A roast chicken is in the oven. Obviously with the obligatory potatoes, carrots and onions in the pan alongside. About to sit down on the couch and relax a bit with a bit of reading (Haunt of Jackals, let’s go!). And oh how lovely this day has been to relax with Dani and Mom, walking to and fro, enjoying various patios and delighting in all the talking about all the things! A movie night later on, methinks. And though there are little trials and tribulations that float and hover here and there, I still now just breathe deep and thank my God for what He has given me this day. I am supremely blessed far beyond all that I could imagine in my wildest dreams. Now I go to find a pretty piece of music to play as I take up my book and read. Peace and love, my dear friends. Oh how I pray this night you all may truly be at peace.

MKT

He walks down the sidewalk in time to a tune only he can hear. It’s been in his head, in his thoughts, in his dreams and even now if he tries he can hum it to drown out all the other melodies that strive for supremacy.
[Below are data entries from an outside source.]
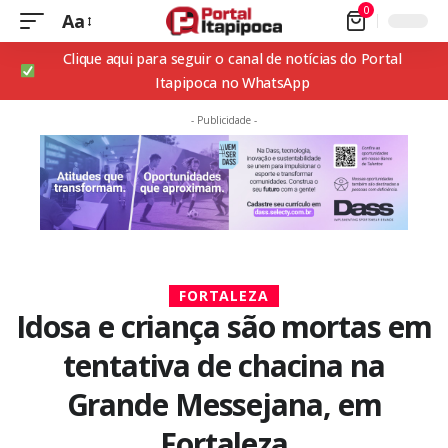
0
Aa
Clique aqui para seguir o canal de notícias do Portal
Itapipoca no WhatsApp
- Publicidade -
FORTALEZA
Idosa e criança são mortas em
tentativa de chacina na
Grande Messejana, em
Fortaleza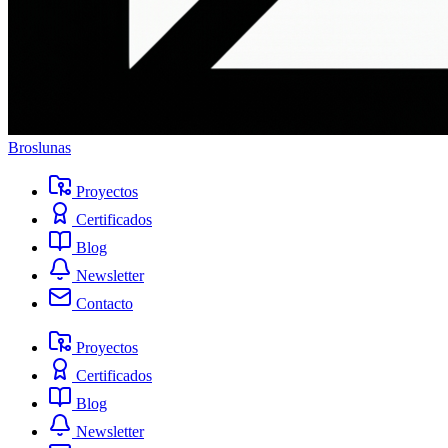
Broslunas
Proyectos
Certificados
Blog
Newsletter
Contacto
Proyectos
Certificados
Blog
Newsletter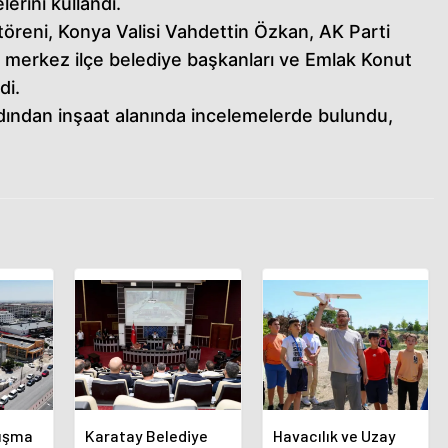
lerini kullandı.
öreni, Konya Valisi Vahdettin Özkan, AK Parti
, merkez ilçe belediye başkanları ve Emlak Konut
di.
dından inşaat alanında incelemelerde bulundu,
luşma
Karatay Belediye
Havacılık ve Uzay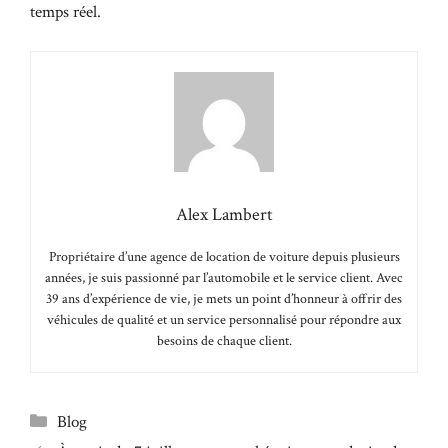
temps réel.
Alex Lambert
Propriétaire d’une agence de location de voiture depuis plusieurs
années, je suis passionné par l’automobile et le service client. Avec
39 ans d’expérience de vie, je mets un point d’honneur à offrir des
véhicules de qualité et un service personnalisé pour répondre aux
besoins de chaque client.
Catégories
Blog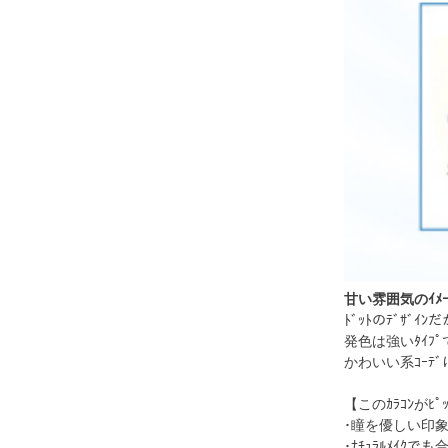
甘い雰囲気のｲﾒｰｼ
ﾄﾞｯﾄのﾃﾞｻﾞ
発色は強いﾀｲﾌ
かわいい系ｺｰﾃﾞ
【このｶﾗｺﾝがﾋﾟ
･瞳を優しい印
･ﾅﾁｭﾗﾙﾒｲｸで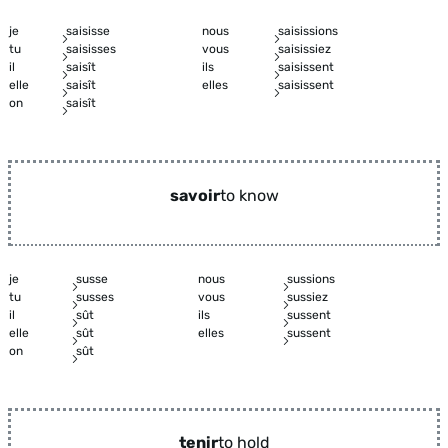
je
saisisse
nous
saisissions
tu
saisisses
vous
saisissiez
il
saisît
ils
saisissent
elle
saisît
elles
saisissent
on
saisît
savoir
to know
je
susse
nous
sussions
tu
susses
vous
sussiez
il
sût
ils
sussent
elle
sût
elles
sussent
on
sût
tenir
to hold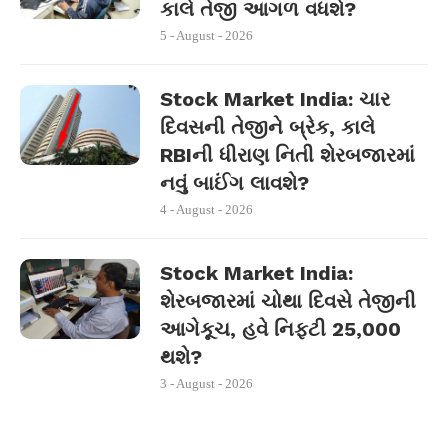
કાલે તેજી આગળ વધશે?
5 - August - 2026
Stock Market India: ચાર
દિવસની તેજીને બ્રેક, કાલે
RBIની ધીરાણ નિતી શેરબજારમાં
નવું બાઈંગ લાવશે?
4 - August - 2026
Stock Market India:
શેરબજારમાં ચોથા દિવસે તેજીની
આગેકૂચ, હવે નિફ્ટી 25,000
થશે?
3 - August - 2026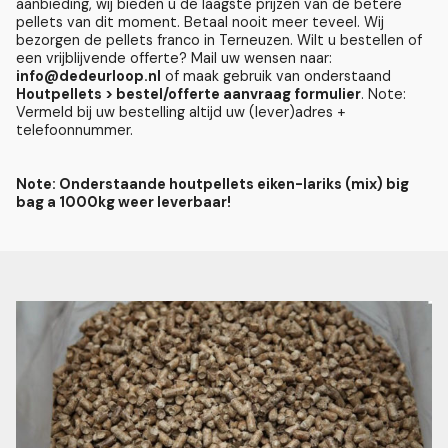
aanbieding, wij bieden u de laagste prijzen van de betere
pellets van dit moment. Betaal nooit meer teveel. Wij
bezorgen de pellets franco in Terneuzen. Wilt u bestellen of
een vrijblijvende offerte? Mail uw wensen naar:
info@dedeurloop.nl
of maak gebruik van onderstaand
Houtpellets > bestel/offerte aanvraag formulier
. Note:
Vermeld bij uw bestelling altijd uw (lever)adres +
telefoonnummer.
Note: Onderstaande houtpellets eiken-lariks (mix) big
bag a 1000kg weer leverbaar!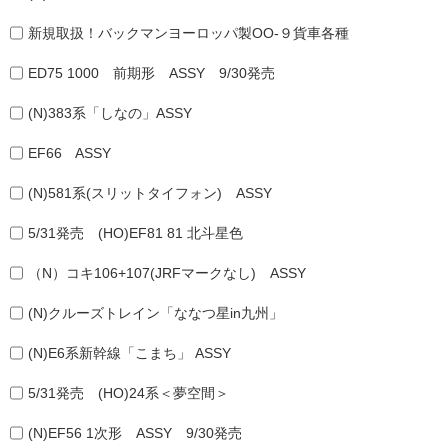
新規取扱！バックマンヨーロッパ製OO-９貨車各種
ED75 1000 前期形 ASSY 9/30発売
(N)383系「しなの」ASSY
EF66 ASSY
(N)581系(スリットタイフォン) ASSY
5/31発売 (HO)EF81 81 北斗星色
（N）コキ106+107(JRFマークなし) ASSY
(N)クルーズトレイン「ななつ星in九州」
(N)E6系新幹線「こまち」 ASSY
5/31発売 (HO)24系＜夢空間＞
(N)EF56 1次形 ASSY 9/30発売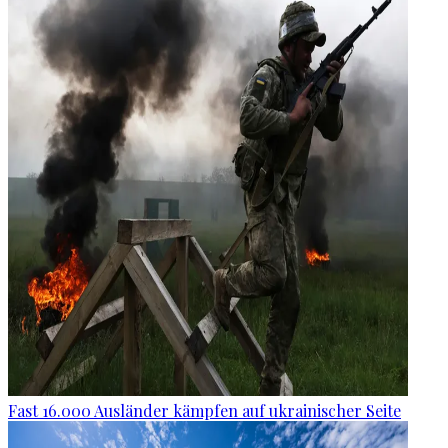
Fast 16.000 Ausländer kämpfen auf ukrainischer Seite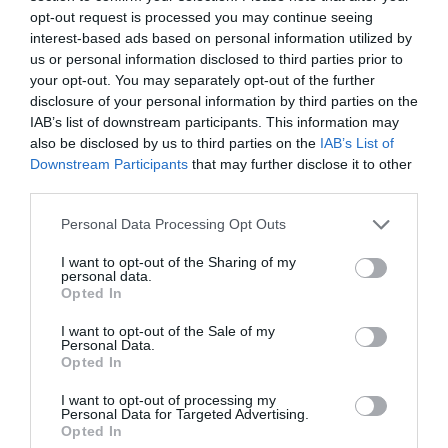
Robert Beronius
opt-out request is processed you may continue seeing
interest-based ads based on personal information utilized by
Kultur/Nöje
us or personal information disclosed to third parties prior to
your opt-out. You may separately opt-out of the further
disclosure of your personal information by third parties on the
IAB’s list of downstream participants. This information may
Punkfestivalen Byskvaller växer –
also be disclosed by us to third parties on the
IAB’s List of
Downstream Participants
that may further disclose it to other
satsar på hela familjen
third parties.
Personal Data Processing Opt Outs
Gary Moore-veteran gästar
I want to opt-out of the Sharing of my
personal data.
Northbay Rovers i Norrtälje
Opted In
I want to opt-out of the Sale of my
Personal Data.
Opted In
”Vad händer på byn?” passerar 50
I want to opt-out of processing my
000 medlemmar
Personal Data for Targeted Advertising.
Opted In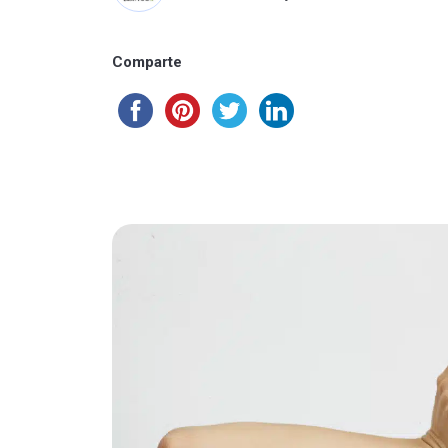
Comparte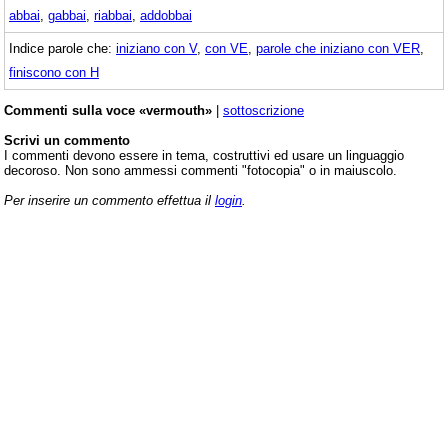
abbai
,
gabbai
,
riabbai
,
addobbai
Indice parole che:
iniziano con V
,
con VE
,
parole che iniziano con VER
,
finiscono con H
Commenti sulla voce «vermouth»
|
sottoscrizione
Scrivi un commento
I commenti devono essere in tema, costruttivi ed usare un linguaggio
decoroso. Non sono ammessi commenti "fotocopia" o in maiuscolo.
Per inserire un commento effettua il
login
.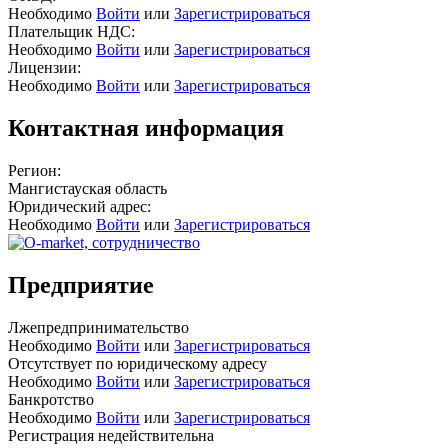
Необходимо
Войти
или
Зарегистрироваться
Плательщик НДС:
Необходимо
Войти
или
Зарегистрироваться
Лицензии:
Необходимо
Войти
или
Зарегистрироваться
Контактная информация
Регион:
Мангистауская область
Юридический адрес:
Необходимо
Войти
или
Зарегистрироваться
Предприятие
Лжепредпринимательство
Необходимо
Войти
или
Зарегистрироваться
Отсутствует по юридическому адресу
Необходимо
Войти
или
Зарегистрироваться
Банкротство
Необходимо
Войти
или
Зарегистрироваться
Регистрация недействительна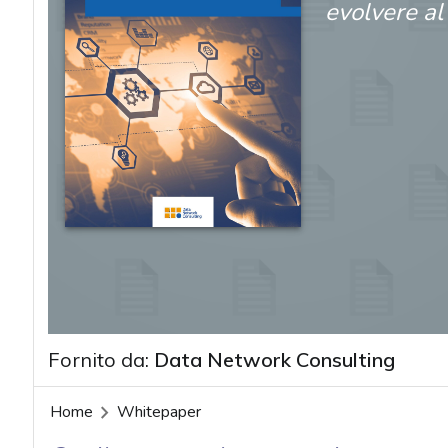
evolvere al
Fornito da:
Data Network Consulting
Home
Whitepaper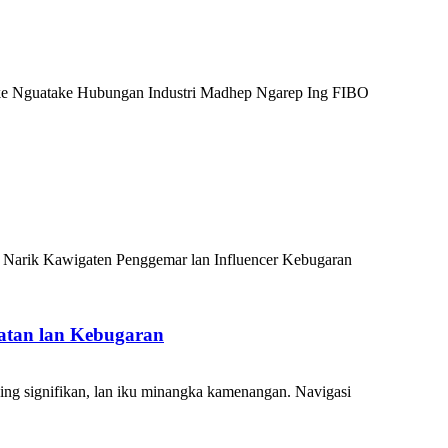
 Nguatake Hubungan Industri Madhep Ngarep Ing FIBO
 Narik Kawigaten Penggemar lan Influencer Kebugaran
atan lan Kebugaran
ing signifikan, lan iku minangka kamenangan. Navigasi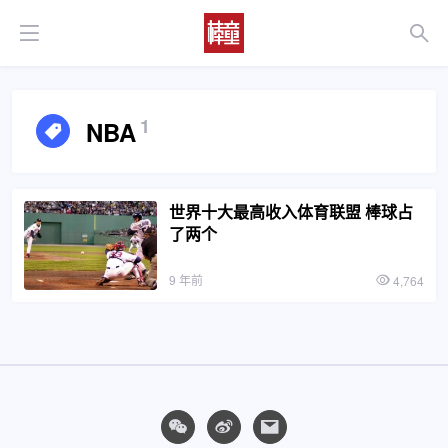
1
NBA
世界十大最高收入体育联盟 棒球占
了两个
9 年前
4,764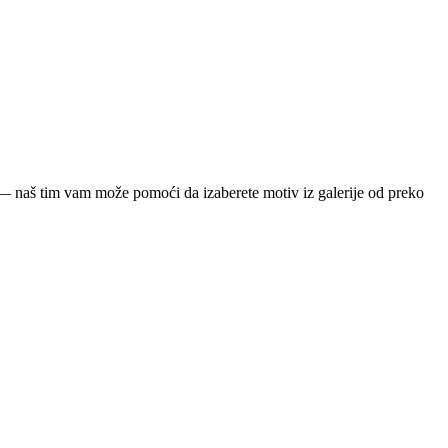
ja — naš tim vam može pomoći da izaberete motiv iz galerije od preko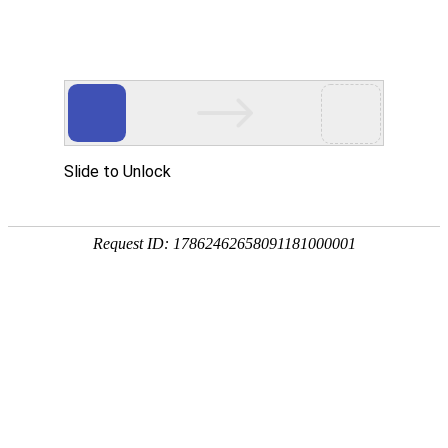
服务教育科研，促进学术发展!
老站:万维书刊网
—— 要投稿，
态度公正、信息求实、投稿自助、使用免费
中国
期刊大全
期刊点评
专业刊群
外国
SCI期刊
期刊
期刊
投稿选刊
期刊选题
热 词 榜
期刊点评
您的位置：
万维学术
>
帮助中心
> 正文
如何查找到2024年各
阅读：
2995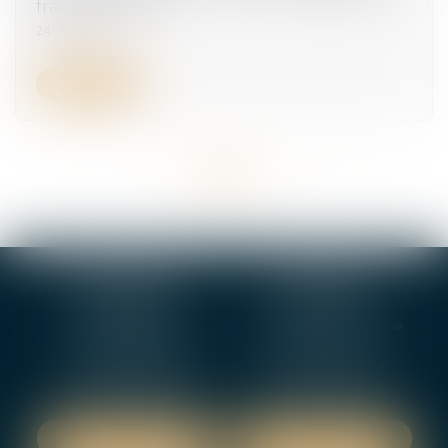
fractionnement
24/06/2025
Lire la suite
<<
<
...
12
13
14
15
16
17
18
...
>
>>
BOURGES
VIERZON
4, rue Porte Jaune
5 ter. rue de la Gaucherie
18000 BOURGES
18000 Vierzon
Tél :
02 48 27 10 80
Tél :
02 48 75 08 13
Fax : 02 48 27 10 89
Fax : 02 48 71 29 92
NOUS LOCALISER
NOUS LOCALISER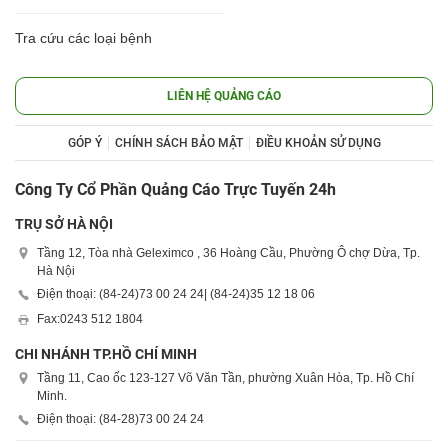
Tra cứu các loại bệnh
LIÊN HỆ QUẢNG CÁO
GÓP Ý
CHÍNH SÁCH BẢO MẬT
ĐIỀU KHOẢN SỬ DỤNG
Công Ty Cổ Phần Quảng Cáo Trực Tuyến 24h
TRỤ SỞ HÀ NỘI
Tầng 12, Tòa nhà Geleximco , 36 Hoàng Cầu, Phường Ô chợ Dừa, Tp.
Hà Nội
Điện thoại: (84-24)
73 00 24 24
| (84-24)
35 12 18 06
Fax:
0243 512 1804
CHI NHÁNH TP.HỒ CHÍ MINH
Tầng 11, Cao ốc 123-127 Võ Văn Tần, phường Xuân Hòa, Tp. Hồ Chí
Minh.
Điện thoại: (84-28)
73 00 24 24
He sweeps out his boot across the grass that springs up before him and he halfway skips across the street. The half-broken neon sign beckons him onward for a tasty sugary treat. But not today, old friend, not today. Instead he hums those bars he heard a few hours ago at the opera and thinks of the life that he calls his own. There are little prickly bits here and there of course and it’s easy to snort and roll one’s eyes at the perky hellos he’s given on any given day. Yet rather wouldn’t it be better to dwell on those things that are miraculous in and of themselves? The moonlight glancing upon the surface of the bayou, the cold air giving cause for wearing turtlenecks, even yes those bare branches that testify to the possibility of coming spring. Isn’t his life rather swell? He raises his eyes to the heavens and sighs at the impossibly perfect clouds that float afore his gaze. He walks on down the sidewalk and lifts up his thoughts in prayer. A fellow traveler walks from the other way and meets his eyes and so he offers up a bright hello! A genuine smile replies.